(Task) For the listing that follows, report how many lines contain the word "between", giving the number and no other text.

(Records shown)
#####

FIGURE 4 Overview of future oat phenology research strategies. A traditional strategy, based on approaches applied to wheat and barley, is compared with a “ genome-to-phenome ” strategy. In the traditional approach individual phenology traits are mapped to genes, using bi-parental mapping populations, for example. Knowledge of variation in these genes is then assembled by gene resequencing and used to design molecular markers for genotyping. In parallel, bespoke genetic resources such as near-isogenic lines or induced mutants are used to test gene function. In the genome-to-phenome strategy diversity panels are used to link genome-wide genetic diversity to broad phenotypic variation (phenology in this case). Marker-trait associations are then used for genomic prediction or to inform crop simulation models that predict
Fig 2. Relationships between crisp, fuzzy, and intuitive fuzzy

#####

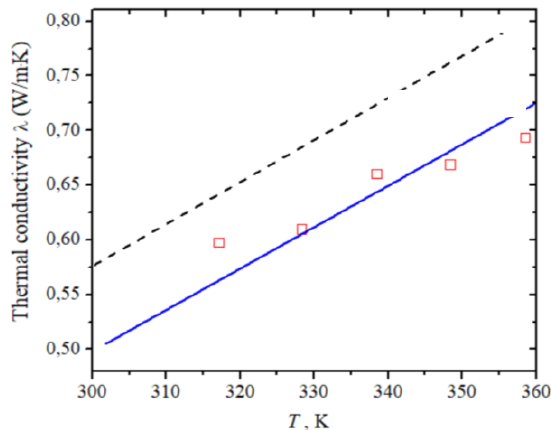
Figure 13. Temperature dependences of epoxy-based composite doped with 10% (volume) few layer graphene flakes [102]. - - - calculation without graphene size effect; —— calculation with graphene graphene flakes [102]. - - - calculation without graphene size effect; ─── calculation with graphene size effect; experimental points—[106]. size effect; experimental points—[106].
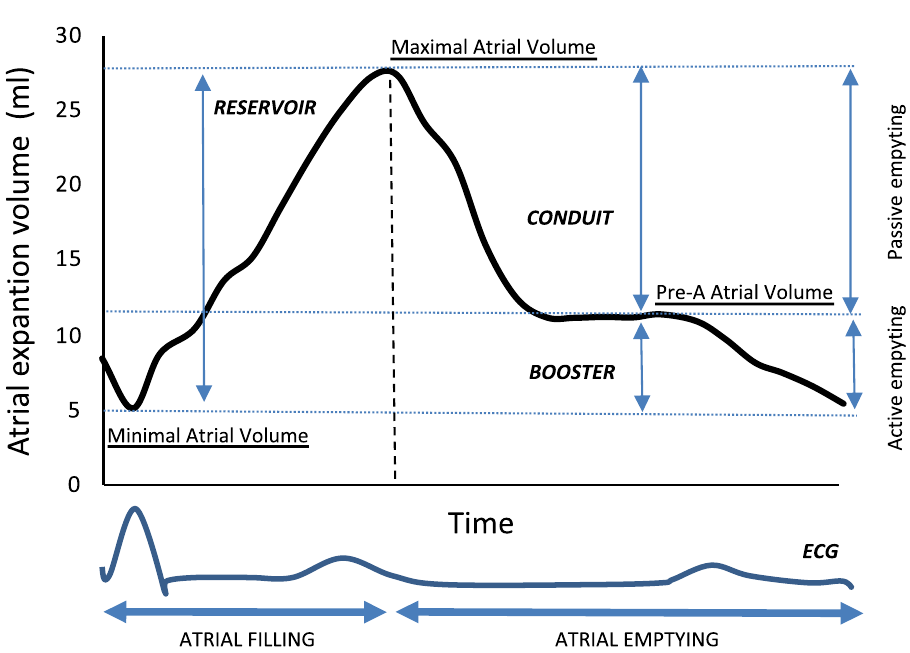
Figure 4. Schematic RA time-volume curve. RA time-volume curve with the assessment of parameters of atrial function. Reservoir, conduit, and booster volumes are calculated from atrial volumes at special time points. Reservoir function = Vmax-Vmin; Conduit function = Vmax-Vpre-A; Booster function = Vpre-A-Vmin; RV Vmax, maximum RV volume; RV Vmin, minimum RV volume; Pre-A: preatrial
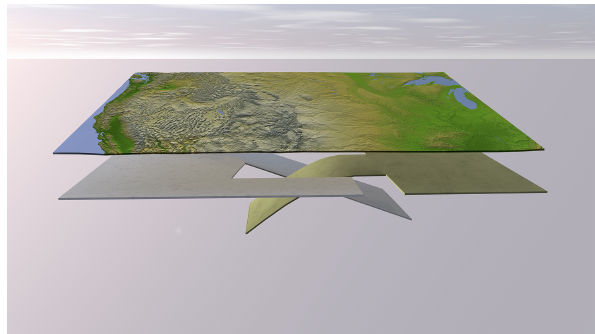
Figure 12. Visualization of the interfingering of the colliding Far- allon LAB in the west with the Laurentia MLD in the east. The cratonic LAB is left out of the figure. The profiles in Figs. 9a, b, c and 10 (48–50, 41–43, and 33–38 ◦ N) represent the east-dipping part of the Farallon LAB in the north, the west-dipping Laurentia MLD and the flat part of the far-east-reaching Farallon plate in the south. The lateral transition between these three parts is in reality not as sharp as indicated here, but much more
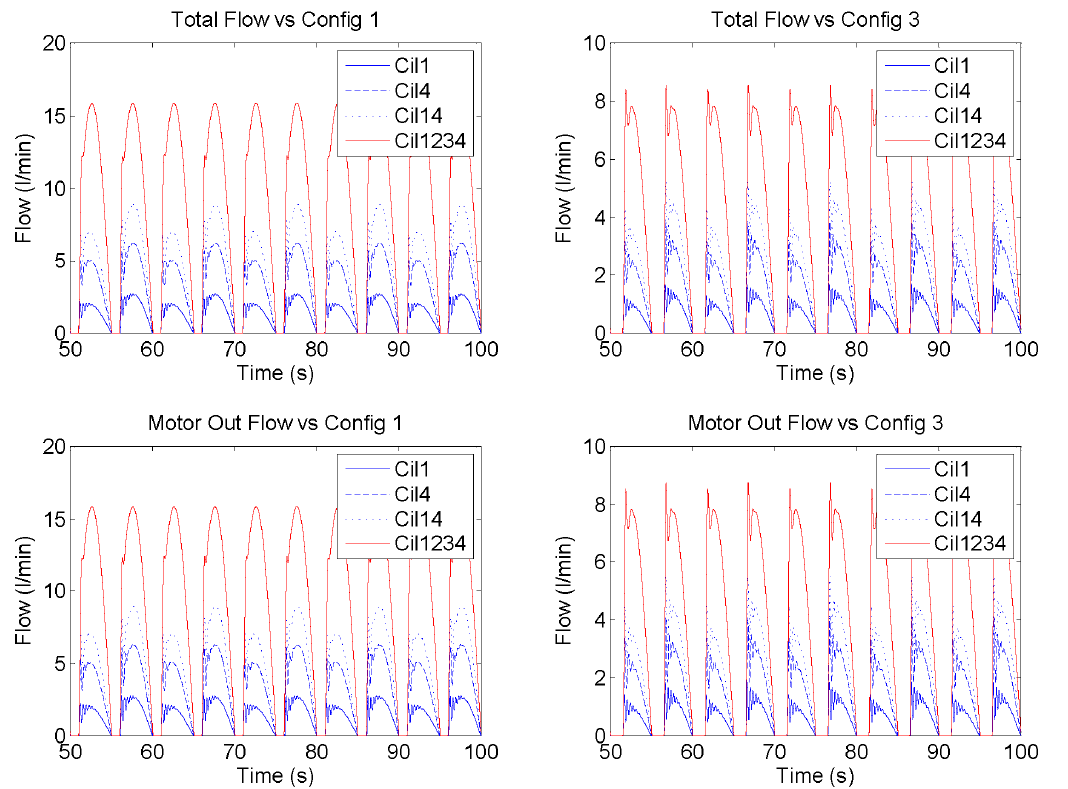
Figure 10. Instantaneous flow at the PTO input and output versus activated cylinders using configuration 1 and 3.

#####

(Answer space) 2